→ Document text:

☆ ☆ ☆ ☆

These are just a few things I ran across while combing through the GPG and OpenSSL code, and trying to match them up with LibSodium. I didn’t need to dig too deeply into the bowels of the crypto code. Given the things I did find, I think it would be appropriate to post
Here there be dragons.
across the source and try to avoid as much as possible! If you find that you can’t avoid the code, here are some observations:
GPG/libgcrypt: Less comment-free than the others. A lot of code is supporting old algorithms and formats. The message formats are from a time when people worried about every bit of every byte (which might be great for 14kbps modems, but is not great for people trying to decipher the data). Some of the data structures are annoyingly obtuse (for example, there are at least three different representations for their ubiquitous S-expressions). Code organization could be quite a bit better. Grade: D+.
OpenSSL: Comments are rare and exotic. Code is organized in a fairly understandable way. There is plenty of code supporting old algorithms, and there are cryptic acronyms galore. Grade: C-.
OpenSSH: Comments are few and far between. Most of the crypto code is deferred to OpenSSL; there is a small core of code that will allow you to build a crippled version without OpenSSL, and that code is very cryptic. The project is saddled with a little backward compatibility with the SSHv1 protocol. Grade: C+.

☆ ☆ ☆ ☆

→ Records drawn from a dataset:

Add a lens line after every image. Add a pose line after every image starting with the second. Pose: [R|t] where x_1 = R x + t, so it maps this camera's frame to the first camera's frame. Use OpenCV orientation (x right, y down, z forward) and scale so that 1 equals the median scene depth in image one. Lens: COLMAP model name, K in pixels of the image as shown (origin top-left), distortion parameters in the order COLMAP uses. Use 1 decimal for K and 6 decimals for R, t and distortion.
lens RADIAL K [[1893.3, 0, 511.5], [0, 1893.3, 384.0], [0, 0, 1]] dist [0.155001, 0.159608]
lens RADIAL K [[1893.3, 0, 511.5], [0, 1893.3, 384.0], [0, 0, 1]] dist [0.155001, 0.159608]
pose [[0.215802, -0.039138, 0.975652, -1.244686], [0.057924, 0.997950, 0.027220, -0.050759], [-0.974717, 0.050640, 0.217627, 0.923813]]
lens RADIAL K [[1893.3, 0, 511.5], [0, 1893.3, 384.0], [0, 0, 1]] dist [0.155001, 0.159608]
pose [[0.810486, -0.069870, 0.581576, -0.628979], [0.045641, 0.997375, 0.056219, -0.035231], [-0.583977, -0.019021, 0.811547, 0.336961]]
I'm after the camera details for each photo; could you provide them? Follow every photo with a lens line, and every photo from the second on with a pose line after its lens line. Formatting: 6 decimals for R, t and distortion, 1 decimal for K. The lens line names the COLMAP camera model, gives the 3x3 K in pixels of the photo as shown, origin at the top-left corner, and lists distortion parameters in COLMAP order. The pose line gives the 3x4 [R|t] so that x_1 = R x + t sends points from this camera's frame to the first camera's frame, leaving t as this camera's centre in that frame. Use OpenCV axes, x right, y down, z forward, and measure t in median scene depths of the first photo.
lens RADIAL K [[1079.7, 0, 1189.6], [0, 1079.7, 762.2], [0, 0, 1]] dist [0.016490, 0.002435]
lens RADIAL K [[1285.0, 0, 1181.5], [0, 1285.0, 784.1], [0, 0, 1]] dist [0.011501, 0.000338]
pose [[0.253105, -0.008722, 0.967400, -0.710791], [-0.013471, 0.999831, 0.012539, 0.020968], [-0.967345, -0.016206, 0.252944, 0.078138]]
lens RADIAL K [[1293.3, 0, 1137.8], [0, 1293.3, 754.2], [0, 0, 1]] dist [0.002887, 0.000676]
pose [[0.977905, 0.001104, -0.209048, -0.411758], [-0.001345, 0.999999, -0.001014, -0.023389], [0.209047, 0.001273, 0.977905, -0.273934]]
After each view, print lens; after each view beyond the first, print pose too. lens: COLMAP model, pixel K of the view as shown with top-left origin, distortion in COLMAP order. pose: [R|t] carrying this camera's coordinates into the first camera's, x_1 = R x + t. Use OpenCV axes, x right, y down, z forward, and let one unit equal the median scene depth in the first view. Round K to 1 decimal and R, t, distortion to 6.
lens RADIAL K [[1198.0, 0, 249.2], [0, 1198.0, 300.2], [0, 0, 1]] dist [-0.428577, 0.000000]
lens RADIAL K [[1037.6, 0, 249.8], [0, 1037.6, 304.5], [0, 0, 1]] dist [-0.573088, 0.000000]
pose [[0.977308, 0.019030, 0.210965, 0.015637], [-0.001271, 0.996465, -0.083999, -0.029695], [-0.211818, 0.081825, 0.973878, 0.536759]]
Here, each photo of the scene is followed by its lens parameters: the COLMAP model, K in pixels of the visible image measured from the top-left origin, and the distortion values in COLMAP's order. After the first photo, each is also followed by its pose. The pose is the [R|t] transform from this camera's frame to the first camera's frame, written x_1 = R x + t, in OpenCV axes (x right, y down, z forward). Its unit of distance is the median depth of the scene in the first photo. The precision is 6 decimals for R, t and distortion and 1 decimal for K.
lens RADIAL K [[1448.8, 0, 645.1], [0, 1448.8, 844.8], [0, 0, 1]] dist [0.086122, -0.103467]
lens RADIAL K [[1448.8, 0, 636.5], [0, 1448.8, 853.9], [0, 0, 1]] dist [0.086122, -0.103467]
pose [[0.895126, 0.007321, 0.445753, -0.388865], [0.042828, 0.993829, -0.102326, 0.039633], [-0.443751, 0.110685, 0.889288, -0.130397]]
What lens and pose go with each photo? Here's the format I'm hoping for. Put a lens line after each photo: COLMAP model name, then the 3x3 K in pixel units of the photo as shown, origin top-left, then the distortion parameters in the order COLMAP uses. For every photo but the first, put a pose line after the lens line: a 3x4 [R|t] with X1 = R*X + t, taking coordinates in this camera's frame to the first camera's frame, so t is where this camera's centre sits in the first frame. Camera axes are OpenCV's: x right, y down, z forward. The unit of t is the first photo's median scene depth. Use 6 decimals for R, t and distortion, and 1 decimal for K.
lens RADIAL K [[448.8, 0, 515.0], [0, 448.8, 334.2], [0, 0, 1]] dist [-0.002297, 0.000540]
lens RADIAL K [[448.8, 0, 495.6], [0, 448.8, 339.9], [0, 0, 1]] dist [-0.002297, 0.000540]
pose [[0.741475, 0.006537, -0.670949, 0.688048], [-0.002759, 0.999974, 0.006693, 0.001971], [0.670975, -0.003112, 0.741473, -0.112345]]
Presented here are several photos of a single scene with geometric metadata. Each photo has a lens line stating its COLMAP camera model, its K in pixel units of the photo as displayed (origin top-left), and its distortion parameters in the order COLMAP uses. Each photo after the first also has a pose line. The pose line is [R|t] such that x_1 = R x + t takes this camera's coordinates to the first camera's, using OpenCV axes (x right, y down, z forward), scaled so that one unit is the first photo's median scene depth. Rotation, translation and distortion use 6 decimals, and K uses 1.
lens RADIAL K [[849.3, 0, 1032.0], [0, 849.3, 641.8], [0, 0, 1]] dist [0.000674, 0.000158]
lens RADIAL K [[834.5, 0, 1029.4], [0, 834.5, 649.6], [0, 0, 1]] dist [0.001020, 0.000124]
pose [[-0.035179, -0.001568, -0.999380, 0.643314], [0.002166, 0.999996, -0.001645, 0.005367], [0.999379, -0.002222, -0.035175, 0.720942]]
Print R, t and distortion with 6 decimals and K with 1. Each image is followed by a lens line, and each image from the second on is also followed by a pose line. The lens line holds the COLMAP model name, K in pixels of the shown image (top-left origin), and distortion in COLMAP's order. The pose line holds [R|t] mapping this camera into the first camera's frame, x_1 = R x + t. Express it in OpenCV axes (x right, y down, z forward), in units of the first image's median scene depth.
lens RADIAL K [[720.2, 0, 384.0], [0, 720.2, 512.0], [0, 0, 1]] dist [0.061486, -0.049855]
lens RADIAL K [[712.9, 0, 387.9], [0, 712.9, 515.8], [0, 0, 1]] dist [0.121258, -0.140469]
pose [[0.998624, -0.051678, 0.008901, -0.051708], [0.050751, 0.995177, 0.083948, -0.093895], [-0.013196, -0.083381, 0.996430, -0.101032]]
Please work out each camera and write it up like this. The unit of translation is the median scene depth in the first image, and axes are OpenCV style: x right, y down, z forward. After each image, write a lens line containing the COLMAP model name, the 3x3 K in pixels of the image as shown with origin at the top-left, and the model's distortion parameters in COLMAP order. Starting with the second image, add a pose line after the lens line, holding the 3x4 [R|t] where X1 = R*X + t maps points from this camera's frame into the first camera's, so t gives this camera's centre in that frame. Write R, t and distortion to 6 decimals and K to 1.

☆ ☆ ☆ ☆

→ Activity: From the crypto source code review, list each codebase that receives a grade, together with its grade.

→ Answer space:
- GPG/libgcrypt: D+
- OpenSSL: C-
- OpenSSH: C+